Lawsuits Involving a “Continuing Pattern of Anticompetitive Behavior” Constitute Related Claims

The United States Court of Appeals for the Eleventh Circuit, applying Florida law, has affirmed a district court’s holding that multiple lawsuits filed against the insured over a fifteen-year period involving a “continuing pattern of anticompetitive behavior” constitute claims “related logically, causally or in any other way.”  Health First, Inc. v. Capitol Specialty Ins. Corp., 2018 WL 4025461 (11th Cir.

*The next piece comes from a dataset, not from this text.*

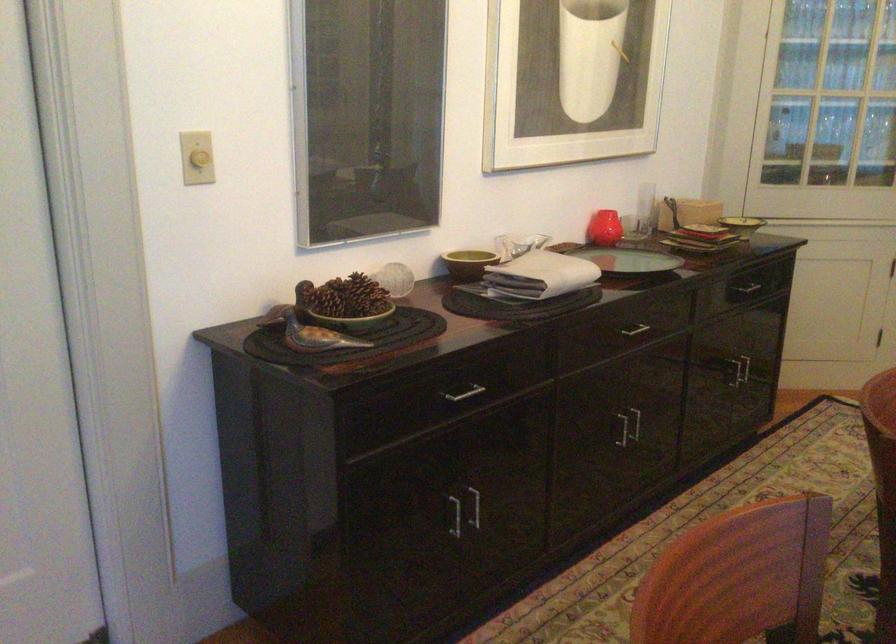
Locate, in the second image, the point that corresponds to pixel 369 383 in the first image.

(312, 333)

Aug. 22, 2018).

The insured, a regional healthcare company, was sued in a series of lawsuits by the same and different plaintiffs between 1998 and 2013 alleging that it had engaged in various types of anticompetitive behavior.  The healthcare company’s insurer accepted coverage for the first two lawsuits under policies issued in 1997 and 1998 and paid out the limits under those policies.  The insured later submitted the subsequent lawsuits for coverage.  The later insurers concluded that coverage was available only under the 1997 and 1998 policies because, under the policies’ related-claims provisions, related claims constitute a single claim first made when the earliest related claim is made.  The later policies defined “Related Claims” as “all Claims for Wrongful Acts based on, arising out of, directly or indirectly resulting from, in consequence of, or in any way involving the same or related facts, circumstances, situations, transactions or events or the same or related series of facts, circumstances, situations, transactions or events, whether related logically, causally or in any other way.”

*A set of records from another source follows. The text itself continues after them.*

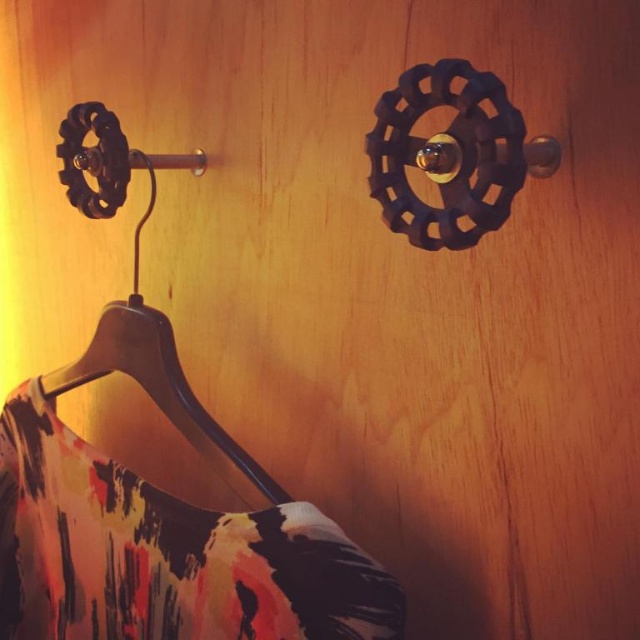
Question: Is printed fabric dress at lower left to the right of wooden hanger at lower left from the viewer's perspective?

Choices:
 (A) no
 (B) yes

Answer: (A)

Question: Considering the relative positions of printed fabric dress at lower left and wooden hanger at lower left in the image provided, where is printed fabric dress at lower left located with respect to wooden hanger at lower left?

Choices:
 (A) right
 (B) left

Answer: (B)

Question: Which of the following is the closest to the observer?

Choices:
 (A) wooden hanger at lower left
 (B) printed fabric dress at lower left

Answer: (B)

Question: Among these objects, which one is nearest to the camera?

Choices:
 (A) printed fabric dress at lower left
 (B) wooden hanger at lower left

Answer: (A)

Question: Is printed fabric dress at lower left smaller than wooden hanger at lower left?

Choices:
 (A) yes
 (B) no

Answer: (B)

Question: Which point appears closest to the camera in this image?

Choices:
 (A) (92, 353)
 (B) (65, 564)

Answer: (A)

The Eleventh Circuit affirmed the entry of summary judgement for the insurers that the lawsuits constituted related claims.  First, the court rejected the argument that because the insured was seeking indemnification and not invoking the duty to defend, a related-claims determination must be based on the actual facts underlying the legal claims in the lawsuits, not solely on allegations in the complaints.  The court concluded that “even though the duty to indemnify depends on the actual facts of the case, there is no rule against relying solely on the complaint to determine whether there is any set of facts that could possibly give rise to coverage” in the first instance and the complaints “revealed . . . no set of facts that could both support the claims in those complaints and be unrelated to the [first two lawsuits].”  The court further stated that the insured did not offer “any extrinsic evidence showing that the allegations made in the complaints were actually unrelated.”

Second, the court rejected the argument that the lawsuits were not related considering only the allegations in the complaints.  The court held that the “related-claims provisions at issue in this case are extremely broad,” noting that use of the phrase “in any way” suggested that the provisions could “reach conduct with a somewhat attenuated connection.”  Despite the different plaintiffs and filing dates, the court continued, the complaints “describe a continuing pattern of anticompetitive behavior” by the healthcare company, including that it “used its monopolistic power to coerce doctors to admit patients exclusively to [its] facilities.”